### About this exercise
The result should be all the records, exact and complete, without a single picture.

### Records for this exercise

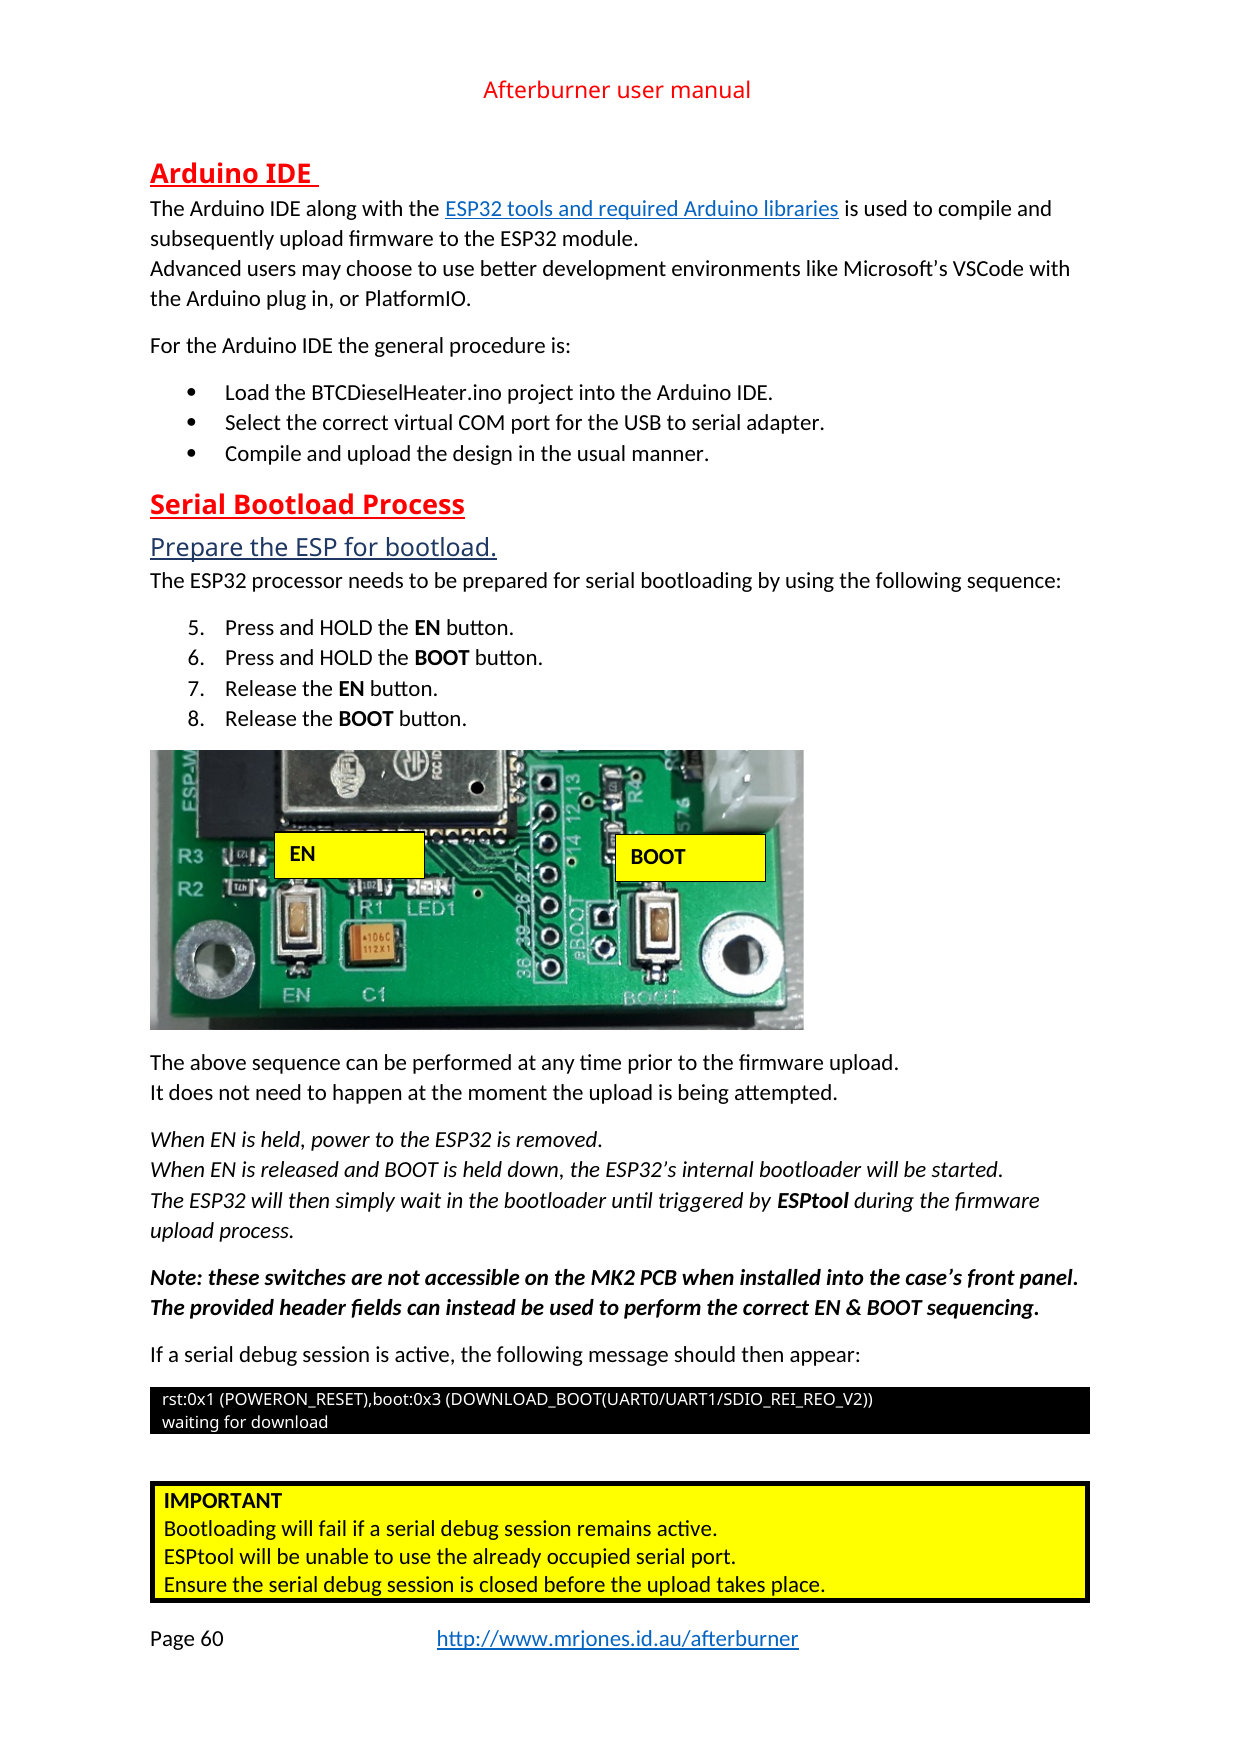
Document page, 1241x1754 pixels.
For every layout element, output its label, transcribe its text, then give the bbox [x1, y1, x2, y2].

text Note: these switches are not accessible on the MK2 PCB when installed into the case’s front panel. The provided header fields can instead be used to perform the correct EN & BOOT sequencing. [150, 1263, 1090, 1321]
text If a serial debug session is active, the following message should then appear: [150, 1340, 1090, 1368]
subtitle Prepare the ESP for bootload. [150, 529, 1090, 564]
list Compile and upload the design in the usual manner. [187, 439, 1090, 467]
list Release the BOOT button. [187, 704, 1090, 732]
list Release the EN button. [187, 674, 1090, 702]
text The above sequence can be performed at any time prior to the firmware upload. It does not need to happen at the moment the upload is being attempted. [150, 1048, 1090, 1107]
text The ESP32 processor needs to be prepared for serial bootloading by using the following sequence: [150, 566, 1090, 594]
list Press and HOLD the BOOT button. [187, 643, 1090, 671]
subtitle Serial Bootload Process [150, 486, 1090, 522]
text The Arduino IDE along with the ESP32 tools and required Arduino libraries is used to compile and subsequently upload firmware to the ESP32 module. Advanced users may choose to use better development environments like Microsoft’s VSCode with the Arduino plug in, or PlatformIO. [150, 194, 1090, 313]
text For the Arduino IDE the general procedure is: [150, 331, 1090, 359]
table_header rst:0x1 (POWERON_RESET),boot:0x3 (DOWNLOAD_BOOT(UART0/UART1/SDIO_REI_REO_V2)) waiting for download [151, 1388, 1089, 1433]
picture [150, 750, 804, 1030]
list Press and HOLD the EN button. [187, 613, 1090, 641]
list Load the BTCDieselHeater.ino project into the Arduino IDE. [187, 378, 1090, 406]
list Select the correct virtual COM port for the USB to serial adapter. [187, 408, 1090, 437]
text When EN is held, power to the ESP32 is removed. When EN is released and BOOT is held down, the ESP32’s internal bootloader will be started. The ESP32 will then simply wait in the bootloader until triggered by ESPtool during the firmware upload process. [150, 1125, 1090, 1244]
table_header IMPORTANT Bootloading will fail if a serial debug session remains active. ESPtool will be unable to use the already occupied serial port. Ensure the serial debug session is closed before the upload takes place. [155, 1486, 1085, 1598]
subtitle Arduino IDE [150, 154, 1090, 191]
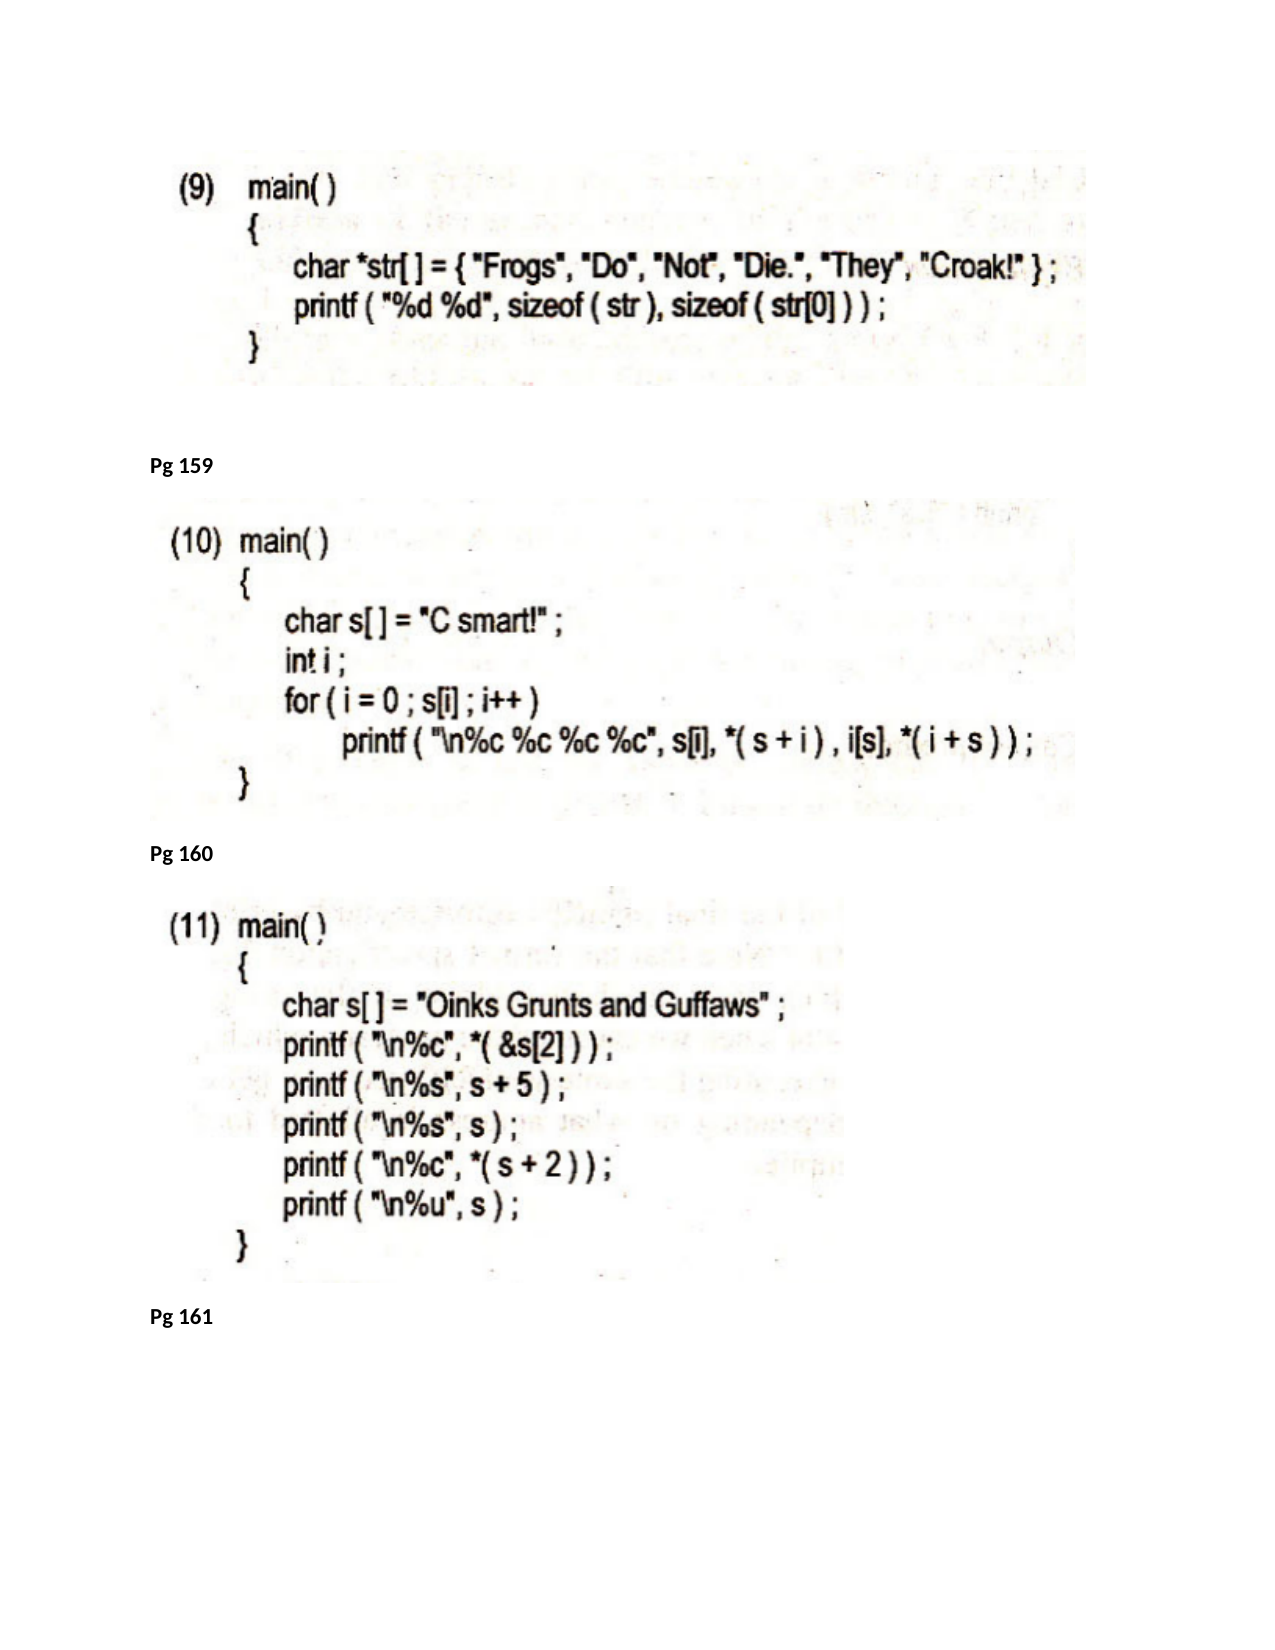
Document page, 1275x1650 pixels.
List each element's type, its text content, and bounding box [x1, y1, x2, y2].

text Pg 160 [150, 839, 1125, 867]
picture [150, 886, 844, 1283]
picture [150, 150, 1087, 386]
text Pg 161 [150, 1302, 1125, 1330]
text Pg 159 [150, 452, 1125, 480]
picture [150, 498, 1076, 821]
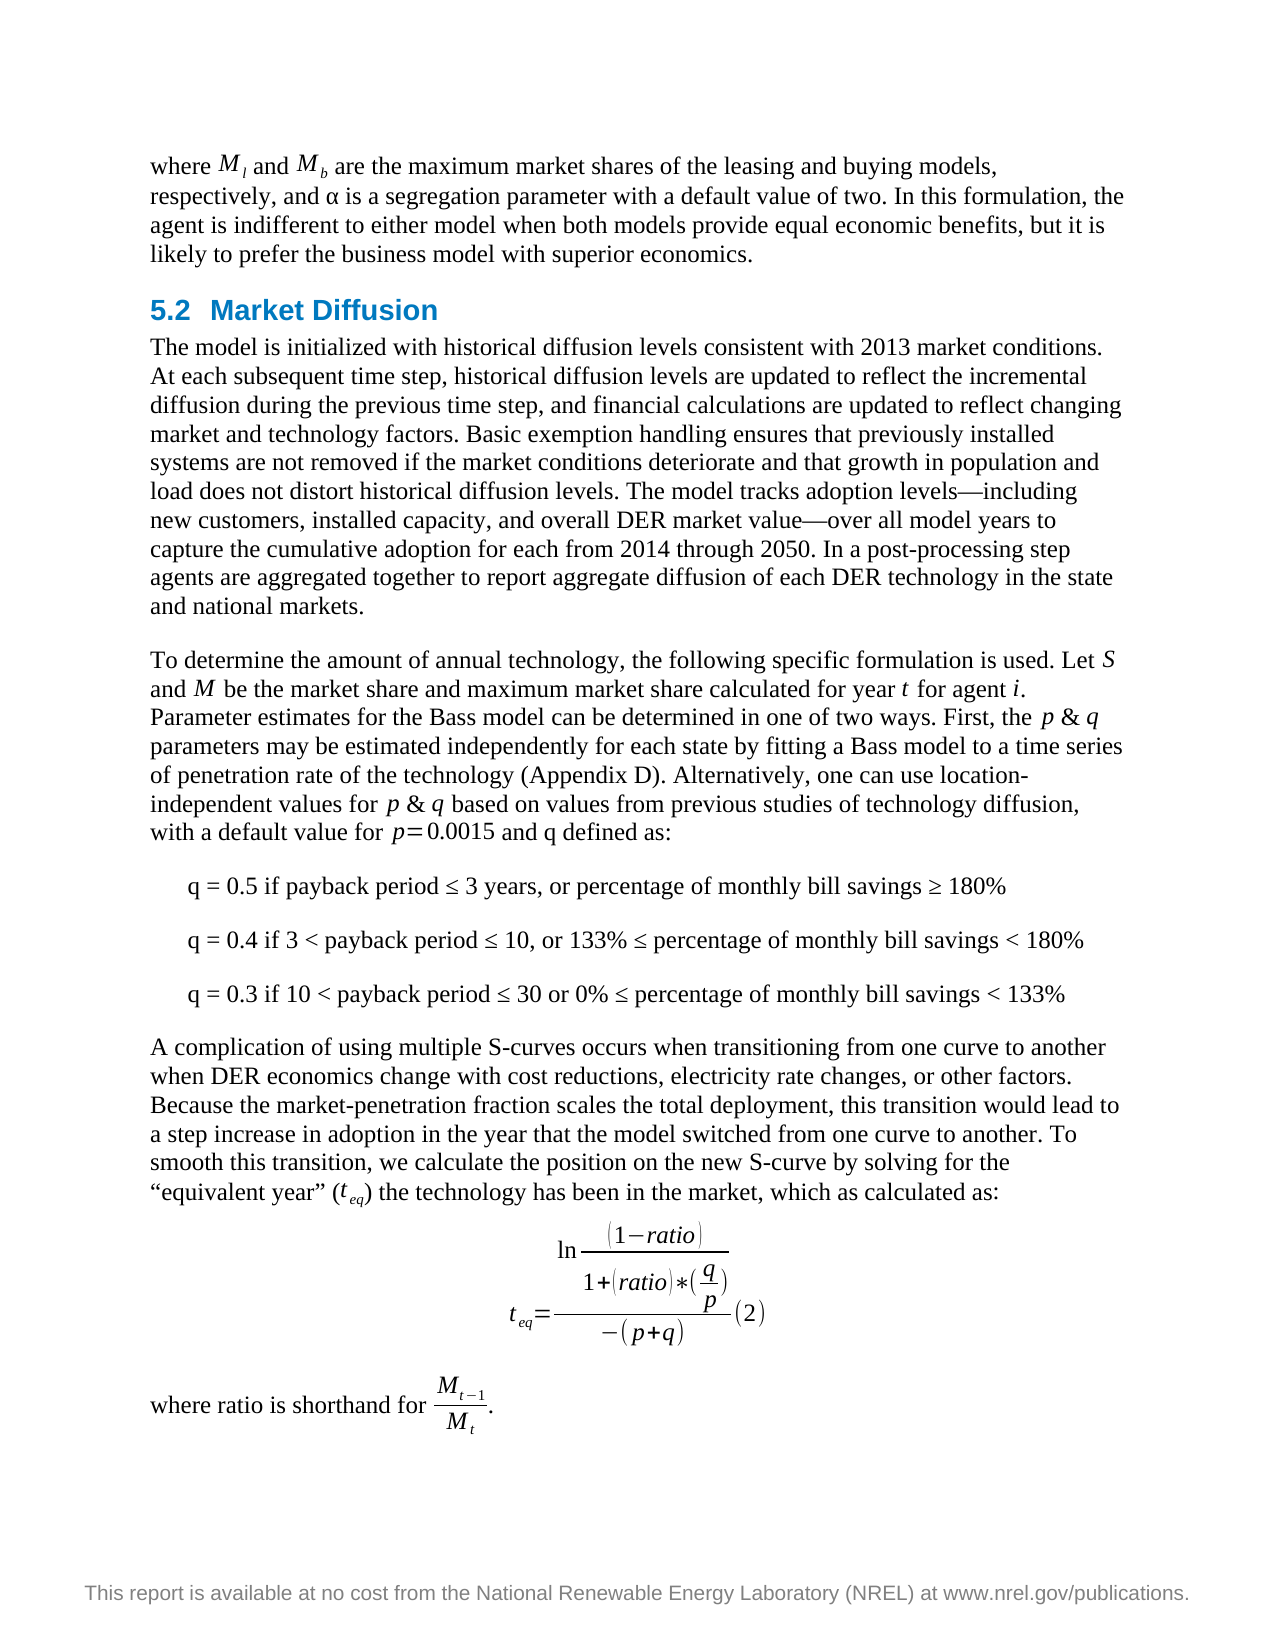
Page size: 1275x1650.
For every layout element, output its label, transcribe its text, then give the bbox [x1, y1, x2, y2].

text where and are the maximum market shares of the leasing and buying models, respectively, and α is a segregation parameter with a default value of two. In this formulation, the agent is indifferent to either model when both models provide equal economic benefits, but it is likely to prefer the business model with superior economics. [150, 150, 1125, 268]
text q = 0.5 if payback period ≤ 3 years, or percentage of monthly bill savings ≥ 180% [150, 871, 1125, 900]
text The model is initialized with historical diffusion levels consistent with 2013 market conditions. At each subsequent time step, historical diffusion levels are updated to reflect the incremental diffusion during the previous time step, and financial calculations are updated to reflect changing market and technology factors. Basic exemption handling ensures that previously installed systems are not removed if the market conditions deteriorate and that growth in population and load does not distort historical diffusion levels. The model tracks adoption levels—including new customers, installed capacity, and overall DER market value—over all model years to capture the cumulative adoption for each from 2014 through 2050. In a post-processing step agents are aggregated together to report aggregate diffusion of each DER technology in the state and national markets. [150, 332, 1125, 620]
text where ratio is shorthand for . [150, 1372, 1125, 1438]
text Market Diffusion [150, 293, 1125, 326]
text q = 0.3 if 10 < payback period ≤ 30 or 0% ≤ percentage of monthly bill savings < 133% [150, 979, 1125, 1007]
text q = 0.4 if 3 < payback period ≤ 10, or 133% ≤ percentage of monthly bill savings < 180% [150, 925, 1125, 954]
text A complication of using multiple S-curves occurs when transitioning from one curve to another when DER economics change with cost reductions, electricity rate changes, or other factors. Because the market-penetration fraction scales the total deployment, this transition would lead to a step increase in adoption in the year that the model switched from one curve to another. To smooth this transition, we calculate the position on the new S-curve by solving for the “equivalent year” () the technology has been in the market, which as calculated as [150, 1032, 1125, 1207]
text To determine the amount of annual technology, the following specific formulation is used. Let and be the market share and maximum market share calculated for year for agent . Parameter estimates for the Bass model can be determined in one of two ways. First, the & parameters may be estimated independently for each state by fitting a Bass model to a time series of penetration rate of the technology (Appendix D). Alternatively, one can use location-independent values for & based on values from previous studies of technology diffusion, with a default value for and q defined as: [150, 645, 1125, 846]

### Task solution
Document page, 1241x1754 pixels.
For every layout element, output its label, transcribe its text, then give the bbox [x1, y1, x2, y2].

text Note: these switches are not accessible on the MK2 PCB when installed into the case’s front panel. The provided header fields can instead be used to perform the correct EN & BOOT sequencing. [150, 1263, 1090, 1321]
text If a serial debug session is active, the following message should then appear: [150, 1340, 1090, 1368]
subtitle Prepare the ESP for bootload. [150, 529, 1090, 564]
list Compile and upload the design in the usual manner. [187, 439, 1090, 467]
list Release the BOOT button. [187, 704, 1090, 732]
list Release the EN button. [187, 674, 1090, 702]
text The above sequence can be performed at any time prior to the firmware upload. It does not need to happen at the moment the upload is being attempted. [150, 1048, 1090, 1107]
text The ESP32 processor needs to be prepared for serial bootloading by using the following sequence: [150, 566, 1090, 594]
list Press and HOLD the BOOT button. [187, 643, 1090, 671]
subtitle Serial Bootload Process [150, 486, 1090, 522]
text The Arduino IDE along with the ESP32 tools and required Arduino libraries is used to compile and subsequently upload firmware to the ESP32 module. Advanced users may choose to use better development environments like Microsoft’s VSCode with the Arduino plug in, or PlatformIO. [150, 194, 1090, 313]
text For the Arduino IDE the general procedure is: [150, 331, 1090, 359]
table_header rst:0x1 (POWERON_RESET),boot:0x3 (DOWNLOAD_BOOT(UART0/UART1/SDIO_REI_REO_V2)) waiting for download [151, 1388, 1089, 1433]
picture [150, 750, 804, 1030]
list Press and HOLD the EN button. [187, 613, 1090, 641]
list Load the BTCDieselHeater.ino project into the Arduino IDE. [187, 378, 1090, 406]
list Select the correct virtual COM port for the USB to serial adapter. [187, 408, 1090, 437]
text When EN is held, power to the ESP32 is removed. When EN is released and BOOT is held down, the ESP32’s internal bootloader will be started. The ESP32 will then simply wait in the bootloader until triggered by ESPtool during the firmware upload process. [150, 1125, 1090, 1244]
table_header IMPORTANT Bootloading will fail if a serial debug session remains active. ESPtool will be unable to use the already occupied serial port. Ensure the serial debug session is closed before the upload takes place. [155, 1486, 1085, 1598]
subtitle Arduino IDE [150, 154, 1090, 191]
Document page, 1275x1650 pixels.
List each element's type, its text content, and bounding box [x1, y1, x2, y2].

text Pg 160 [150, 839, 1125, 867]
picture [150, 886, 844, 1283]
picture [150, 150, 1087, 386]
text Pg 161 [150, 1302, 1125, 1330]
text Pg 159 [150, 452, 1125, 480]
picture [150, 498, 1076, 821]
Page size: 1275x1650.
For every layout element, output its label, transcribe its text, then give the bbox [x1, y1, x2, y2].

text where and are the maximum market shares of the leasing and buying models, respectively, and α is a segregation parameter with a default value of two. In this formulation, the agent is indifferent to either model when both models provide equal economic benefits, but it is likely to prefer the business model with superior economics. [150, 150, 1125, 268]
text q = 0.5 if payback period ≤ 3 years, or percentage of monthly bill savings ≥ 180% [150, 871, 1125, 900]
text The model is initialized with historical diffusion levels consistent with 2013 market conditions. At each subsequent time step, historical diffusion levels are updated to reflect the incremental diffusion during the previous time step, and financial calculations are updated to reflect changing market and technology factors. Basic exemption handling ensures that previously installed systems are not removed if the market conditions deteriorate and that growth in population and load does not distort historical diffusion levels. The model tracks adoption levels—including new customers, installed capacity, and overall DER market value—over all model years to capture the cumulative adoption for each from 2014 through 2050. In a post-processing step agents are aggregated together to report aggregate diffusion of each DER technology in the state and national markets. [150, 332, 1125, 620]
text where ratio is shorthand for . [150, 1372, 1125, 1438]
text Market Diffusion [150, 293, 1125, 326]
text q = 0.3 if 10 < payback period ≤ 30 or 0% ≤ percentage of monthly bill savings < 133% [150, 979, 1125, 1007]
text q = 0.4 if 3 < payback period ≤ 10, or 133% ≤ percentage of monthly bill savings < 180% [150, 925, 1125, 954]
text A complication of using multiple S-curves occurs when transitioning from one curve to another when DER economics change with cost reductions, electricity rate changes, or other factors. Because the market-penetration fraction scales the total deployment, this transition would lead to a step increase in adoption in the year that the model switched from one curve to another. To smooth this transition, we calculate the position on the new S-curve by solving for the “equivalent year” () the technology has been in the market, which as calculated as [150, 1032, 1125, 1207]
text To determine the amount of annual technology, the following specific formulation is used. Let and be the market share and maximum market share calculated for year for agent . Parameter estimates for the Bass model can be determined in one of two ways. First, the & parameters may be estimated independently for each state by fitting a Bass model to a time series of penetration rate of the technology (Appendix D). Alternatively, one can use location-independent values for & based on values from previous studies of technology diffusion, with a default value for and q defined as: [150, 645, 1125, 846]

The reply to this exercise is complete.